Prior to cancer I had been a hobby songwriter and musician for many years, but had never taken it seriously. However suddenly I couldn't do my 'normal' job and treatments took their toll. Gigging with my band was on hold. My old computer packed up and I bought a Mac with a free music software package. Suddenly, I had my musical hobby available to me.
Surgery recovery meant that I could research music via iPod/TV whilst in bed and chemo sessions became writing opportunities. When I felt up to it, I recorded instruments, vocals and produced songs in my spare bedroom. Whenever I got too tired, I simply clicked 'save'.
I was able to convey my feelings onto paper and transposed these into different genres as I went through my journey. My membership on BCAUS Forum re-assured me that my feelings were 'normal'. We blogged the good, bad and humorous moments and we shared matters that only 'we' could understand.
I found myself buying and learning to use new technologies and gradually taught myself to produce and mix a wide genre of songs which would hopefully not just represent but also appeal to people of various ages.
Diagnosis became 'orchestral rock'. Fear of chemo equalled 'alternative'. Jazz, swing, motown, pop and country came along to tell my story. I had a mini-musical on my hands. My hobby was turning into a passion. Friends listened and said that they had no idea I felt like this.
There were many late nights and early mornings thanks to chemo-brain and I swear that I have no recollection of mixing some of the tracks, but they came out okay so I have no complaints!
My band pitched in to help out and on the final song of the album we had 15 people squashed into the spare room recording vocals!

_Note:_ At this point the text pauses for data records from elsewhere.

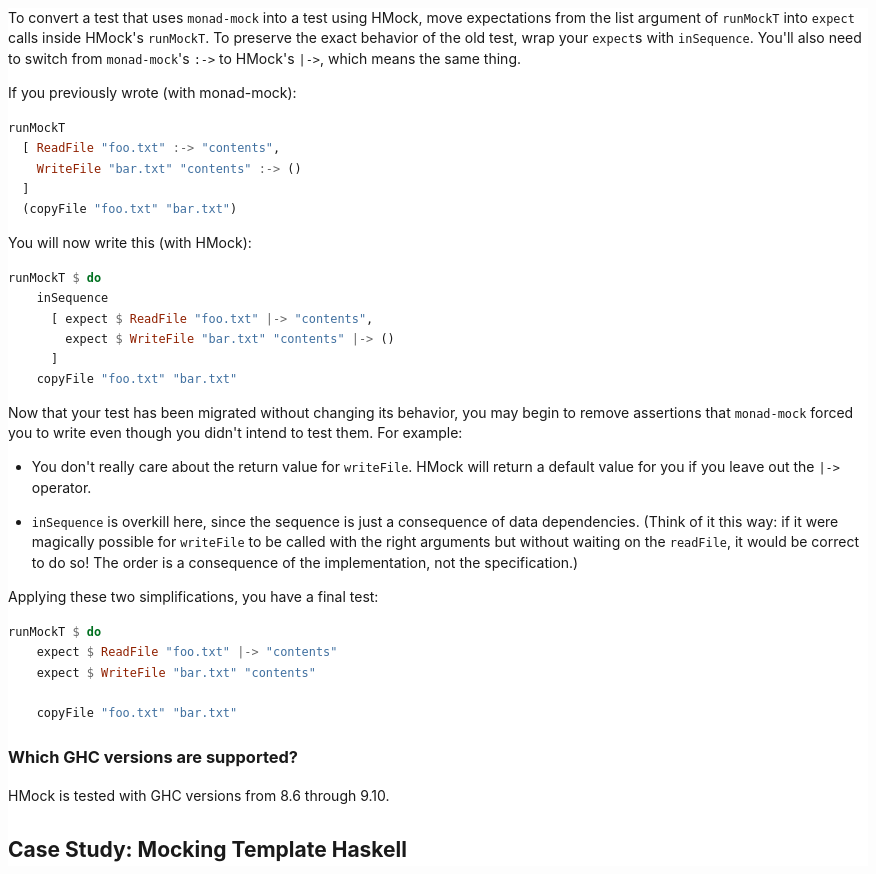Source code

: To convert a test that uses `monad-mock` into a test using HMock, move
expectations from the list argument of `runMockT` into `expect` calls inside
HMock's `runMockT`.  To preserve the exact behavior of the old test, wrap your
`expect`s with `inSequence`.  You'll also need to switch from `monad-mock`'s
`:->` to HMock's `|->`, which means the same thing.

If you previously wrote (with monad-mock):

``` haskell
runMockT
  [ ReadFile "foo.txt" :-> "contents",
    WriteFile "bar.txt" "contents" :-> ()
  ]
  (copyFile "foo.txt" "bar.txt")
```

You will now write this (with HMock):

``` haskell
runMockT $ do
    inSequence
      [ expect $ ReadFile "foo.txt" |-> "contents",
        expect $ WriteFile "bar.txt" "contents" |-> ()
      ]
    copyFile "foo.txt" "bar.txt"
```

Now that your test has been migrated without changing its behavior, you may
begin to remove assertions that `monad-mock` forced you to write even though you
didn't intend to test them.  For example:

* You don't really care about the return value for `writeFile`.  HMock will
  return a default value for you if you leave out the `|->` operator.

* `inSequence` is overkill here, since the sequence is just a consequence of
  data dependencies.  (Think of it this way: if it were magically possible for
  `writeFile` to be called with the right arguments but without waiting on the
  `readFile`, it would be correct to do so!  The order is a consequence of the
  implementation, not the specification.)

Applying these two simplifications, you have a final test:

``` haskell
runMockT $ do
    expect $ ReadFile "foo.txt" |-> "contents"
    expect $ WriteFile "bar.txt" "contents"

    copyFile "foo.txt" "bar.txt"
```

### Which GHC versions are supported?

HMock is tested with GHC versions from 8.6 through 9.10.

## Case Study: Mocking Template Haskell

One year on, I can't perform yet, but I have started a small business as a composer/musician. I've had two pieces picked up for Government information films, my band is finishing an album and my mini-musical has web feedback from across the world. I want to donate as much of the profit as I can afford to genetic research.
Creativity through treatment gave me focus. It helped get me through. Cancer has finally made me pursue my love of music after 25 years! I'm following my dream and if I can help raise funds to find a cure at the same time, that's a real bonus.